I am maintaining the JIT compiler for the virtual machine in ioquake3.
Recently someone tried to build a PIE binary from ioquake3, however compiled code makes extensive use of the EBX register which in PIC code and thus PIE binaries seems to be a fixed register containing the GOT address.
The virtual machine may call into GCC-compiled code at a fixed point so there I will need to restore EBX to the GOT address. For that the JIT-compiler code needs to know the GOT address so that it can emit code that restores EBX to that address. I imagine you could directly use inline assembly like so:
void *gotptr;
__asm__ volatile("\n": "=b" (gotptr));
Compiled code is directly called from the JIT-compiler code so EBX should be the same at JIT compile and at the call into the VM. My question is: would this work, and is there a different way to retrieve the GOT address from C code, for instance, is there a symbol defined that specifies that address, or is there a function that returns it?

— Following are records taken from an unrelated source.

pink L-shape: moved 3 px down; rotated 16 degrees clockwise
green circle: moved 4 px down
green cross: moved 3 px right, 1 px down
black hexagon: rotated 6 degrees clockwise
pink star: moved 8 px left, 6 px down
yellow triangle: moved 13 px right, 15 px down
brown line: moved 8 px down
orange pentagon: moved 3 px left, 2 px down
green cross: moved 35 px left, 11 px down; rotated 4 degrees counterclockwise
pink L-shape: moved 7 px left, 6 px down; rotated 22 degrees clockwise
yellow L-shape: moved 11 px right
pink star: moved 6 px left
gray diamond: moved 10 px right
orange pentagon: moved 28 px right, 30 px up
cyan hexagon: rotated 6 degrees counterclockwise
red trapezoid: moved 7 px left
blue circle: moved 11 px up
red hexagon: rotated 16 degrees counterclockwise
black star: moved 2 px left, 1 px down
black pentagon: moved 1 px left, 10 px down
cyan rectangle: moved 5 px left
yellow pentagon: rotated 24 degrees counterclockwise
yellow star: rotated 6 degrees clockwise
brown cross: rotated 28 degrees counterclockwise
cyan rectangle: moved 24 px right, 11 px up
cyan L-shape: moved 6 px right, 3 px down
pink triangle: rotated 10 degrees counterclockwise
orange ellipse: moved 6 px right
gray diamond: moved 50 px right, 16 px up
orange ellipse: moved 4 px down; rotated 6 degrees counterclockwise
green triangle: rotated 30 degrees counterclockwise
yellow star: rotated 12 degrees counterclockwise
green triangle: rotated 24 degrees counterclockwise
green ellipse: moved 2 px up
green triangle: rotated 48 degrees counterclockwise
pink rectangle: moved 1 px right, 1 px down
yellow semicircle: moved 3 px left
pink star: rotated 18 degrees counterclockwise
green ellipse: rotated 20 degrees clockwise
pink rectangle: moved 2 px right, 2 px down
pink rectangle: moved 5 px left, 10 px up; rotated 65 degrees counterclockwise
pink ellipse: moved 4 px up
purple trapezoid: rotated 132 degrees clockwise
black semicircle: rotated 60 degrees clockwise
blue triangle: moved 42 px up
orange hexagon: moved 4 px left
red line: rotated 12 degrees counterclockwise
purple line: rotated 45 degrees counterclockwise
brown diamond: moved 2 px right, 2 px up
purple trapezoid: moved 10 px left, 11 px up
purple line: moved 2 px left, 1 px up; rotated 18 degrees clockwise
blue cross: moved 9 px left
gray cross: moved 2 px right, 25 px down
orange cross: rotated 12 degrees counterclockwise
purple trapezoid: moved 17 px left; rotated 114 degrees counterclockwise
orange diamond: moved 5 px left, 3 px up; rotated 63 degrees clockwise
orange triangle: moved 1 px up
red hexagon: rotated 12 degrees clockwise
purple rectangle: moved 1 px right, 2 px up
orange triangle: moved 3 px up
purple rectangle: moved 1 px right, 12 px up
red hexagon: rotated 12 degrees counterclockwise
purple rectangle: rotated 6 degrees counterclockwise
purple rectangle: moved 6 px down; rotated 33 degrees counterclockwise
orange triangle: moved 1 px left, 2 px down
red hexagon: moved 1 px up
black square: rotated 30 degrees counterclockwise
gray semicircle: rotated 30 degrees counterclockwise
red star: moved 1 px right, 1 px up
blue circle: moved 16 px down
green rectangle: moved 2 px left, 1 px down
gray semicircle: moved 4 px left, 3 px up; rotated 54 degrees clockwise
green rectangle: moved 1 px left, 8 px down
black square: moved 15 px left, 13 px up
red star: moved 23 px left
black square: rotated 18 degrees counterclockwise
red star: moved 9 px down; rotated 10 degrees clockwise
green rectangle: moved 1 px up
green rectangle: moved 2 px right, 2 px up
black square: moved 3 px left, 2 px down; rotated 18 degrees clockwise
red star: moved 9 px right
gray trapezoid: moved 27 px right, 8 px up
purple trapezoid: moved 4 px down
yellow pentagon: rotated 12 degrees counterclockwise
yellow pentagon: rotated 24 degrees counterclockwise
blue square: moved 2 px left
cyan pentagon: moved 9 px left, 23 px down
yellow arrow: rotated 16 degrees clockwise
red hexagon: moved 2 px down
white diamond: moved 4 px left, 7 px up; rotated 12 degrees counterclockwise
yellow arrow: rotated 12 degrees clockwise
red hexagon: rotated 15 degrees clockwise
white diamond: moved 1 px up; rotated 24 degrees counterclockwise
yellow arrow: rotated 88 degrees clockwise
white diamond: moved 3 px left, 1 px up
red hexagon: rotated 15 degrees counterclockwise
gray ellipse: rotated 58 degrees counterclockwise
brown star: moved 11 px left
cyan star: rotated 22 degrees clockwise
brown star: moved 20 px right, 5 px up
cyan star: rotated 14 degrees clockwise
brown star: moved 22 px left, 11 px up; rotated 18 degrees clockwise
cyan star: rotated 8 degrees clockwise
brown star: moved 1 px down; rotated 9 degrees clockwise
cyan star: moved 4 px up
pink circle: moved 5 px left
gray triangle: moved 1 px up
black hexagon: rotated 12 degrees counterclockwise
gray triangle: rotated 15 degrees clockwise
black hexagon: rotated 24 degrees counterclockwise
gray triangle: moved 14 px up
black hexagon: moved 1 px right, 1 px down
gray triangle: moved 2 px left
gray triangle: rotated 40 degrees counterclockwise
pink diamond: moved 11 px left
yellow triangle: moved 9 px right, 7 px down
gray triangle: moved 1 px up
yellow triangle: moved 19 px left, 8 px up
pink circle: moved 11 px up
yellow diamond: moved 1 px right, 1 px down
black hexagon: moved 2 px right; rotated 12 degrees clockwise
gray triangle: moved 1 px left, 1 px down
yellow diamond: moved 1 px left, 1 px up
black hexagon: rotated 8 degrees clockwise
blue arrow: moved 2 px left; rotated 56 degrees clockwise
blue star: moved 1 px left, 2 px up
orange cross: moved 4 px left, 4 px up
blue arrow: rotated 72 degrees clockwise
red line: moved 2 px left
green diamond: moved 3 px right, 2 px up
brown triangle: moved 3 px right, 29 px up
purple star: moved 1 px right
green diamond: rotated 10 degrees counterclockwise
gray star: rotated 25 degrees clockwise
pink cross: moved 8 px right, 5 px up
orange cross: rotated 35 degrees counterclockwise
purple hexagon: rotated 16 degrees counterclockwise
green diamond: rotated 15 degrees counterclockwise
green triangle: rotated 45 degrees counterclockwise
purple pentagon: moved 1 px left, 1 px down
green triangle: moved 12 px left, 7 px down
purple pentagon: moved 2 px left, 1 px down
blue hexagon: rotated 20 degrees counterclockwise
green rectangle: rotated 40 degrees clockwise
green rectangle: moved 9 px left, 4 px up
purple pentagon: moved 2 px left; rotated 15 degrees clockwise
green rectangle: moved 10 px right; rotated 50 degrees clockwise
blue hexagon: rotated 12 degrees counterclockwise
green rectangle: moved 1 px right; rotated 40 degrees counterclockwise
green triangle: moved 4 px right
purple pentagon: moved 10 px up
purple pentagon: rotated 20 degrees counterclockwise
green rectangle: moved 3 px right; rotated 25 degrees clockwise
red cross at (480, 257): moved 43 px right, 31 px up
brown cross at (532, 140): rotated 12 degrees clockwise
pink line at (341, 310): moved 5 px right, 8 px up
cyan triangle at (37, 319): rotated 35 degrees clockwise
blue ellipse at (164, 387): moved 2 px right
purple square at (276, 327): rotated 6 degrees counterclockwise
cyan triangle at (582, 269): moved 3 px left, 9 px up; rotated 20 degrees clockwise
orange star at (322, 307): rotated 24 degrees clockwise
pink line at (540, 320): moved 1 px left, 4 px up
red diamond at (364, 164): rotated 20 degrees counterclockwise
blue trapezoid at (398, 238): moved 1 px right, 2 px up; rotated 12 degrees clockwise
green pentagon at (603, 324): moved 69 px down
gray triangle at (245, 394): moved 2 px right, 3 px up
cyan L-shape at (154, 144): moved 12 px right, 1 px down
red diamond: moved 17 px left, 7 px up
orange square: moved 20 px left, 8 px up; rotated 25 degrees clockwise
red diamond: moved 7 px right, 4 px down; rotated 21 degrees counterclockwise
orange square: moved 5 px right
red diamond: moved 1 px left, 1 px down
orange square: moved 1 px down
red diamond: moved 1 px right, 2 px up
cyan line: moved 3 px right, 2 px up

In the System V i386 ABI its the responsibility of the function being called to set EBX if necessary, so there shouldn't be any need to restore it when calling PIC/PIE compiled functions. As the ABI states:
Position-independent code uses the
%ebx
register to hold the address of the global offset table. If a function needs the global offset table’s address, either directly or indirectly, it is responsible for computing the value.